The problem is no one has the data that would show whether patients here do better than in other areas of the country. Without that, we don’t know whether Bend is doing great care or just simply doing too many surgeries.

“The issue is what are their results,” Weinstein said. “Maybe they are the best in the country, but we don’t know that.”

Tien echoed that problem. “Do we have higher utilization because we have superior outcomes?” That’s something the quality committee wants to look into, he said. “We don’t have the data now.”

Ha said he talks to patients individually to get an idea of how they are doing, but the practice does not do any systematic follow-up on surgical patients. The measures are hard to standardize, he said. “Really, I’m just more focused on getting people better.”

Yet without answers to whether back surgery patients in Bend do better than in the rest of the country, no one can say whether the high rates of surgery in the area are justified. We are left in the same place we have been for years, knowing we do a lot of back surgeries without knowing why.

So, where does that leave patients? For many patients, doctors say, spine surgery can be effective and a necessary operation. There are some times when back surgery is the best option, and for the “right people,” Weinstein said, “spine surgery is very good.”

Still, Tien said, people should keep this information in mind when considering surgery. “If they don’t have complete confidence, they owe it to themselves to get a second opinion.”
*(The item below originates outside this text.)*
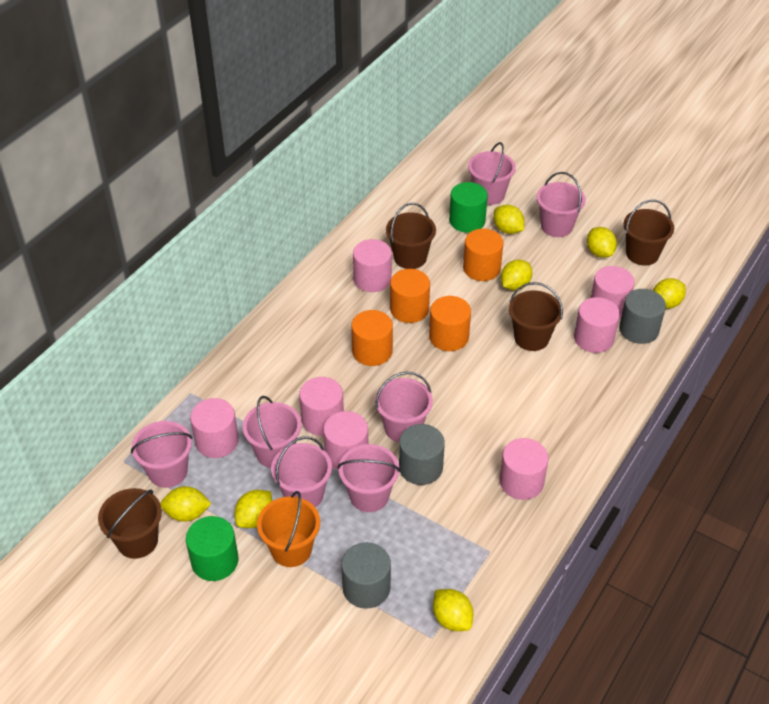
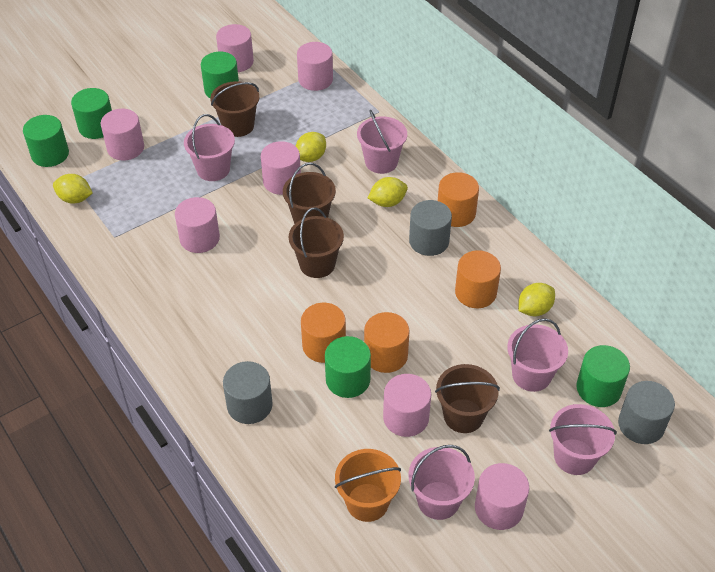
green cylinder: [186,516,239,581] [449,182,488,233] = 2 -> [23,115,69,167] [71,88,112,139] [201,52,239,98] [325,336,371,398] [576,345,630,407] = 5
pink bucket: [131,421,193,488] [242,396,302,468] [271,436,332,508] [338,444,401,512] [375,372,433,442] [468,142,516,205] [536,172,586,237] = 7 -> [184,114,235,181] [357,110,407,174] [409,445,475,520] [507,318,568,392] [549,404,617,475] = 5
yellow lemon: [161,486,212,522] [234,490,272,528] [433,589,473,631] [494,205,525,234] [501,259,532,290] [587,227,617,258] [653,278,686,309] = 7 -> [53,174,92,204] [296,132,326,162] [368,177,408,207] [518,283,555,316] = 4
Number of back surgeries at St. Charles Bend in 2008

Laminectomy: 505

Most commonly done in the neck or lower back to treat for spinal stenosis, a narrowing of an area in the back that can put pressure on the spinal cord. Surgeons scrape out part of the back bone to allow more room for the spinal cord or nerves.
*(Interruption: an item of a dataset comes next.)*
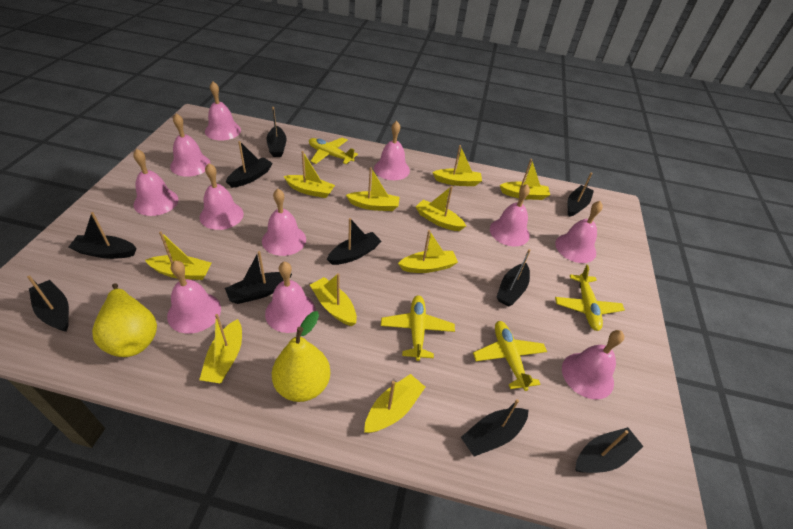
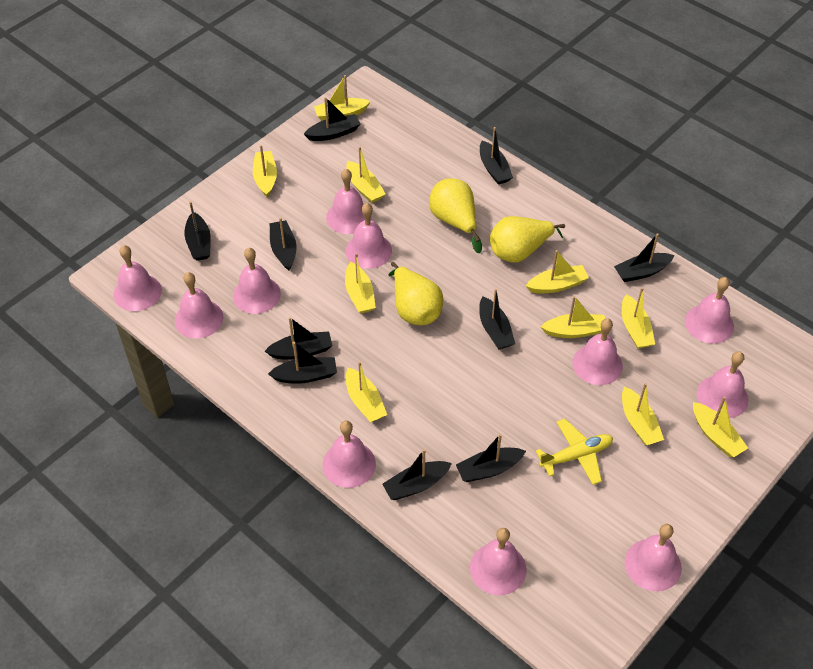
yellow pear: [92,283,157,357] [272,311,330,402] = 2 -> [388,262,443,326] [429,178,482,253] [490,216,565,263] = 3
yellow plane: [309,137,358,164] [381,295,455,361] [473,321,547,391] [555,265,625,331] = 4 -> [536,419,613,485] = 1

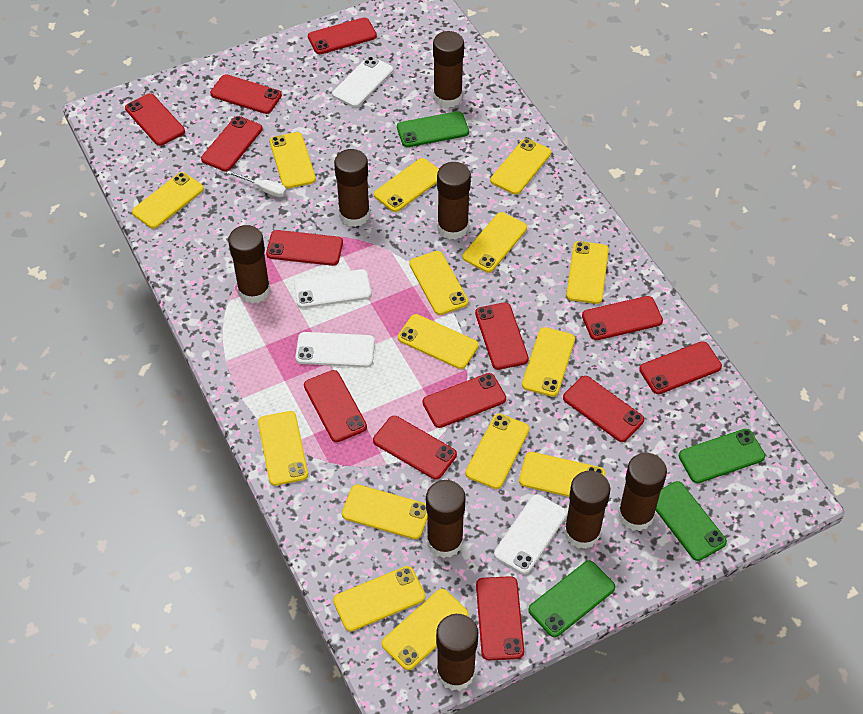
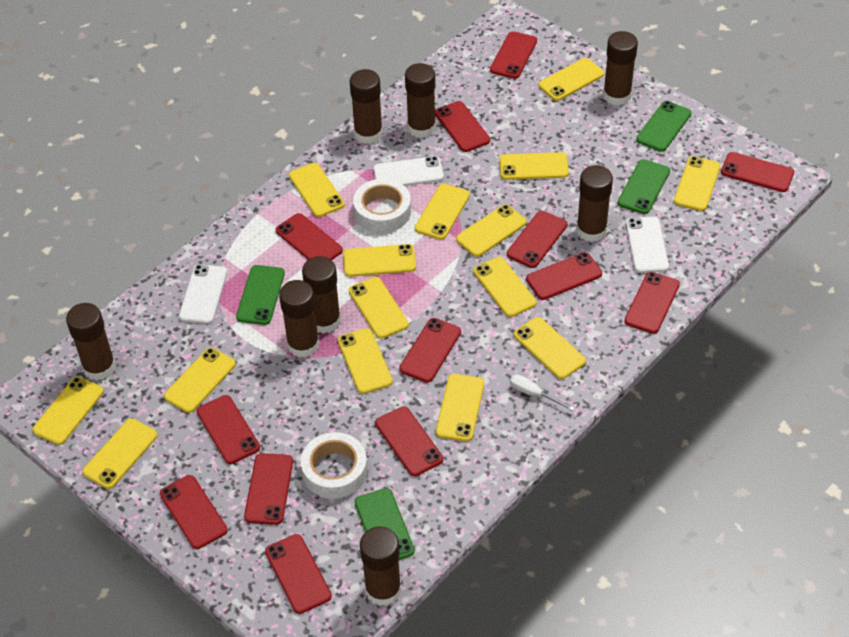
white phone: [294,269,371,308] [295,332,375,367] [332,56,393,107] [494,494,567,574] = 4 -> [179,264,227,324] [373,156,444,186] [626,217,669,273] = 3
white tape: none = 0 -> [301,432,368,499] [353,179,411,233] = 2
Removal of implanted device: 96

The majority of these cases are surgeries to remove devices used in fusion operations. It is often done when a patient has had a fusion and comes back, often years later, with pain.

Discectomy: 437

A very common procedure done to alleviate pain from a herniated disc, one of the supple pads that cushion the area between vertebrae. Sometimes the disc slips, or bulges, out from its normal placement, which can require removal in a discectomy.

Cervical fusion: 231

Often done in conjunction with a cervical discectomy, a fusion adds stability to the neck by replacing a lost disc with a graft, and sometimes rods or screws, to fill the space left open by the removed disc and allow the bones to fuse together.

Lumbar fusion: 166

Sometimes done after the failure of conservative treatments to relieve back pain, this surgery fuses the vertebrae of the lower back using bone grafts and, if needed, rods and screws.